* _WHAT TO PRODUCE_
Please return only the lines from the one holding "自在にコントロールも可能でしょう" through the one holding "6 du code de", exactly as they appear in the records below, both ends included.

* _Dataset records_
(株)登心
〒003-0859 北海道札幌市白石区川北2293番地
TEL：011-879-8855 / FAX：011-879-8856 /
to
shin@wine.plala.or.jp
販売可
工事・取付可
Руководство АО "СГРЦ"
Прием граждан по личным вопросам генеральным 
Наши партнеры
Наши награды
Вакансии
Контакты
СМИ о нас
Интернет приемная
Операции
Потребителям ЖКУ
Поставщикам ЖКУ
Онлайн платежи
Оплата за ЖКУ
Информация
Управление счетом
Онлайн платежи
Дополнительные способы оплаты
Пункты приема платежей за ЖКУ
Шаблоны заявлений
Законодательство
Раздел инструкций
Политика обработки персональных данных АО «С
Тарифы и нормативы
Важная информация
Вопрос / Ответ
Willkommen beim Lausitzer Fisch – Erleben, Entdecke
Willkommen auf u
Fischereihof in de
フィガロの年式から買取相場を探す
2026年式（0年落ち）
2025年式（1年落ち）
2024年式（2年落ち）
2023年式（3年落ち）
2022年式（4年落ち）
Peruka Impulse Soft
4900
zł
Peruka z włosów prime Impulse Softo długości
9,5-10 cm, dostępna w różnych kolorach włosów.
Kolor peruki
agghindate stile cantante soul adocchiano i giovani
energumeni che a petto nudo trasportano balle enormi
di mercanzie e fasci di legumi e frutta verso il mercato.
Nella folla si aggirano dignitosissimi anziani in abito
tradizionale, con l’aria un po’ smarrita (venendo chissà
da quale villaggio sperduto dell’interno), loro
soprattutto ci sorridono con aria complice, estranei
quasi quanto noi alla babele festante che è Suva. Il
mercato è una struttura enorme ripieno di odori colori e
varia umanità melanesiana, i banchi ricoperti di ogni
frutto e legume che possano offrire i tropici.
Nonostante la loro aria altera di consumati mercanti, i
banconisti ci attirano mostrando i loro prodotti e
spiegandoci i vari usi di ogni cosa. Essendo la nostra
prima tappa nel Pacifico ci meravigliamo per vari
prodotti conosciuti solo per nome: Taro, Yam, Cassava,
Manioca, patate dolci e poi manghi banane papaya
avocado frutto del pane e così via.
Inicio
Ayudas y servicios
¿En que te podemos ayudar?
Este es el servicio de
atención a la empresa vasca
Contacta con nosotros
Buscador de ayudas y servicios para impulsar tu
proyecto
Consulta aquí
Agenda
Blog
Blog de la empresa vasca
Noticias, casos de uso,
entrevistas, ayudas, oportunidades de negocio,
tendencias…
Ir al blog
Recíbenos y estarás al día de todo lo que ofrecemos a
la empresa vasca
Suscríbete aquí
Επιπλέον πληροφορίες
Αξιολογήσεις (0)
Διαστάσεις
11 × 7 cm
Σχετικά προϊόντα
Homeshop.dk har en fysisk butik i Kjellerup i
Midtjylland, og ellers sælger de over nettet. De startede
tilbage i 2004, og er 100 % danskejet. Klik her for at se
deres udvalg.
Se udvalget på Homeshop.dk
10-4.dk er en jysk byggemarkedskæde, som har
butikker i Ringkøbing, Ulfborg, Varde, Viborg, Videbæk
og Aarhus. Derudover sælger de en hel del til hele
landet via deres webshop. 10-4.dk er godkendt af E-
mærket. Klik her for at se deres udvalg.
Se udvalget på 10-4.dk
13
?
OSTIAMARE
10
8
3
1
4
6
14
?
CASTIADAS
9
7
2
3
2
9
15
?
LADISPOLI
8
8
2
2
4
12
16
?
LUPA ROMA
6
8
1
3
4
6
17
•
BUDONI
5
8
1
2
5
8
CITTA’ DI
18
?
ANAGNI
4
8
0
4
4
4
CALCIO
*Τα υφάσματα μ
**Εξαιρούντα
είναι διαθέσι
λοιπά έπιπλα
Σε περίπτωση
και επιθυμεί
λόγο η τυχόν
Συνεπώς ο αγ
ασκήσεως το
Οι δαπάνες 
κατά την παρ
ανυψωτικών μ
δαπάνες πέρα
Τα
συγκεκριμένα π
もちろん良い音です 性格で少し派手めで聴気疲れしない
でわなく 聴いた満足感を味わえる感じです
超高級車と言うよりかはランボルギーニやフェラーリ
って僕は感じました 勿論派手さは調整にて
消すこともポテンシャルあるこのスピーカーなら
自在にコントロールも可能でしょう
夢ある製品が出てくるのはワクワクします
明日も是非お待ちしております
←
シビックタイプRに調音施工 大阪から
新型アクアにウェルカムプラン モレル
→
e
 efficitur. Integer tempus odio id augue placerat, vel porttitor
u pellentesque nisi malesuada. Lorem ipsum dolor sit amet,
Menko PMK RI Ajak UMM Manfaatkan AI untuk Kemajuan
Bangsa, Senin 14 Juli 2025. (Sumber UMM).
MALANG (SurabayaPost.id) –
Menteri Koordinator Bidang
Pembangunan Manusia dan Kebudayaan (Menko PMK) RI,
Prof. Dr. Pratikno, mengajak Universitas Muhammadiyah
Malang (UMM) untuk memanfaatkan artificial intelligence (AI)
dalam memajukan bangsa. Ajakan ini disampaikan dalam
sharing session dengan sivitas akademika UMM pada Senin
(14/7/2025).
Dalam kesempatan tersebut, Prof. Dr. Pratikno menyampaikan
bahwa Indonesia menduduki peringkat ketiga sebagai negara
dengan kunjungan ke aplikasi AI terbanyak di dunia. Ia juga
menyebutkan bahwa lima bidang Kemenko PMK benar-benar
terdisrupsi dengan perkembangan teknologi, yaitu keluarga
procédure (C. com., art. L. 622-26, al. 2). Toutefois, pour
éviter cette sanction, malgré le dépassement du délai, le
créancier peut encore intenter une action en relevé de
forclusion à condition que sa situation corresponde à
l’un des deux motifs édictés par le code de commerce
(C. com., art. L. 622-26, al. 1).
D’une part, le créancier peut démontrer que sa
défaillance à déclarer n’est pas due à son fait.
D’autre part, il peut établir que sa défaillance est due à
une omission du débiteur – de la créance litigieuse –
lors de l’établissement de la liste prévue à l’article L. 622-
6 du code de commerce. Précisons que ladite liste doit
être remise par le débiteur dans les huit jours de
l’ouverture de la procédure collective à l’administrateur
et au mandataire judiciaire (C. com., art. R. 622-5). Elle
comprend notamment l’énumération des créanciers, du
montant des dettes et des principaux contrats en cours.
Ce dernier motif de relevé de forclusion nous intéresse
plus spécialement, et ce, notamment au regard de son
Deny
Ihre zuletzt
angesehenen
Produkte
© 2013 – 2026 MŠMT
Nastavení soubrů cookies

* _RESPONSE TO THE EXERCISE_
自在にコントロールも可能でしょう
夢ある製品が出てくるのはワクワクします
明日も是非お待ちしております
←
シビックタイプRに調音施工 大阪から
新型アクアにウェルカムプラン モレル
→
e
 efficitur. Integer tempus odio id augue placerat, vel porttitor
u pellentesque nisi malesuada. Lorem ipsum dolor sit amet,
Menko PMK RI Ajak UMM Manfaatkan AI untuk Kemajuan
Bangsa, Senin 14 Juli 2025. (Sumber UMM).
MALANG (SurabayaPost.id) –
Menteri Koordinator Bidang
Pembangunan Manusia dan Kebudayaan (Menko PMK) RI,
Prof. Dr. Pratikno, mengajak Universitas Muhammadiyah
Malang (UMM) untuk memanfaatkan artificial intelligence (AI)
dalam memajukan bangsa. Ajakan ini disampaikan dalam
sharing session dengan sivitas akademika UMM pada Senin
(14/7/2025).
Dalam kesempatan tersebut, Prof. Dr. Pratikno menyampaikan
bahwa Indonesia menduduki peringkat ketiga sebagai negara
dengan kunjungan ke aplikasi AI terbanyak di dunia. Ia juga
menyebutkan bahwa lima bidang Kemenko PMK benar-benar
terdisrupsi dengan perkembangan teknologi, yaitu keluarga
procédure (C. com., art. L. 622-26, al. 2). Toutefois, pour
éviter cette sanction, malgré le dépassement du délai, le
créancier peut encore intenter une action en relevé de
forclusion à condition que sa situation corresponde à
l’un des deux motifs édictés par le code de commerce
(C. com., art. L. 622-26, al. 1).
D’une part, le créancier peut démontrer que sa
défaillance à déclarer n’est pas due à son fait.
D’autre part, il peut établir que sa défaillance est due à
une omission du débiteur – de la créance litigieuse –
lors de l’établissement de la liste prévue à l’article L. 622-
6 du code de commerce. Précisons que ladite liste doit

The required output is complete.